(Beginning of Entries supplied)

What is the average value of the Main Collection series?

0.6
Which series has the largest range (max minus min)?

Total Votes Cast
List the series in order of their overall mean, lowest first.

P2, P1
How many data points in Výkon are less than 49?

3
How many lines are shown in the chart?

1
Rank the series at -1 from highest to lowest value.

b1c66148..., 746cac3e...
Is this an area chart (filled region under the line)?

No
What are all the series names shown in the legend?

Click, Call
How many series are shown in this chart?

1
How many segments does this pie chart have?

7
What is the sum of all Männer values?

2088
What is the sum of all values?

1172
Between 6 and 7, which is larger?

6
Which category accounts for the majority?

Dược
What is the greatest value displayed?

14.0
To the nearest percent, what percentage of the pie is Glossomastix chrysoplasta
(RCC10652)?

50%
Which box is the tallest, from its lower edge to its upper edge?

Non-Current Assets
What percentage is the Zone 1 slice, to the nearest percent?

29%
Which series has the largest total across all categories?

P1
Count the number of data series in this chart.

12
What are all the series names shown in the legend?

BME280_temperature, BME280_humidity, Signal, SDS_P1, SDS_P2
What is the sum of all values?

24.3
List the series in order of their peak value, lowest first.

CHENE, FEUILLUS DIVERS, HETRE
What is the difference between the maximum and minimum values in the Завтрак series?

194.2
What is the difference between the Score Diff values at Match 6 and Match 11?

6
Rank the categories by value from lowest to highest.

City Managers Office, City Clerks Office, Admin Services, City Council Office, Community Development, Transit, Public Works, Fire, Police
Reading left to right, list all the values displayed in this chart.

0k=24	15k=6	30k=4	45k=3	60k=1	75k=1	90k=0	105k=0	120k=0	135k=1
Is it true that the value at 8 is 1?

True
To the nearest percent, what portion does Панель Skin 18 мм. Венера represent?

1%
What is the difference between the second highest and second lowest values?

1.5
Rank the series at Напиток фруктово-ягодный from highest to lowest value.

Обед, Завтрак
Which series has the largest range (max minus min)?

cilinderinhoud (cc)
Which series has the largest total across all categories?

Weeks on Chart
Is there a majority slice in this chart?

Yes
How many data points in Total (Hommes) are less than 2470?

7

(End of Entries supplied)

● Your task
Write out the listing above again, replacing every occurrence of "series" with "group" and keeping everything else the same.

● Task output
What is the average value of the Main Collection group?

0.6
Which group has the largest range (max minus min)?

Total Votes Cast
List the group in order of their overall mean, lowest first.

P2, P1
How many data points in Výkon are less than 49?

3
How many lines are shown in the chart?

1
Rank the group at -1 from highest to lowest value.

b1c66148..., 746cac3e...
Is this an area chart (filled region under the line)?

No
What are all the group names shown in the legend?

Click, Call
How many group are shown in this chart?

1
How many segments does this pie chart have?

7
What is the sum of all Männer values?

2088
What is the sum of all values?

1172
Between 6 and 7, which is larger?

6
Which category accounts for the majority?

Dược
What is the greatest value displayed?

14.0
To the nearest percent, what percentage of the pie is Glossomastix chrysoplasta
(RCC10652)?

50%
Which box is the tallest, from its lower edge to its upper edge?

Non-Current Assets
What percentage is the Zone 1 slice, to the nearest percent?

29%
Which group has the largest total across all categories?

P1
Count the number of data group in this chart.

12
What are all the group names shown in the legend?

BME280_temperature, BME280_humidity, Signal, SDS_P1, SDS_P2
What is the sum of all values?

24.3
List the group in order of their peak value, lowest first.

CHENE, FEUILLUS DIVERS, HETRE
What is the difference between the maximum and minimum values in the Завтрак group?

194.2
What is the difference between the Score Diff values at Match 6 and Match 11?

6
Rank the categories by value from lowest to highest.

City Managers Office, City Clerks Office, Admin Services, City Council Office, Community Development, Transit, Public Works, Fire, Police
Reading left to right, list all the values displayed in this chart.

0k=24	15k=6	30k=4	45k=3	60k=1	75k=1	90k=0	105k=0	120k=0	135k=1
Is it true that the value at 8 is 1?

True
To the nearest percent, what portion does Панель Skin 18 мм. Венера represent?

1%
What is the difference between the second highest and second lowest values?

1.5
Rank the group at Напиток фруктово-ягодный from highest to lowest value.

Обед, Завтрак
Which group has the largest range (max minus min)?

cilinderinhoud (cc)
Which group has the largest total across all categories?

Weeks on Chart
Is there a majority slice in this chart?

Yes
How many data points in Total (Hommes) are less than 2470?

7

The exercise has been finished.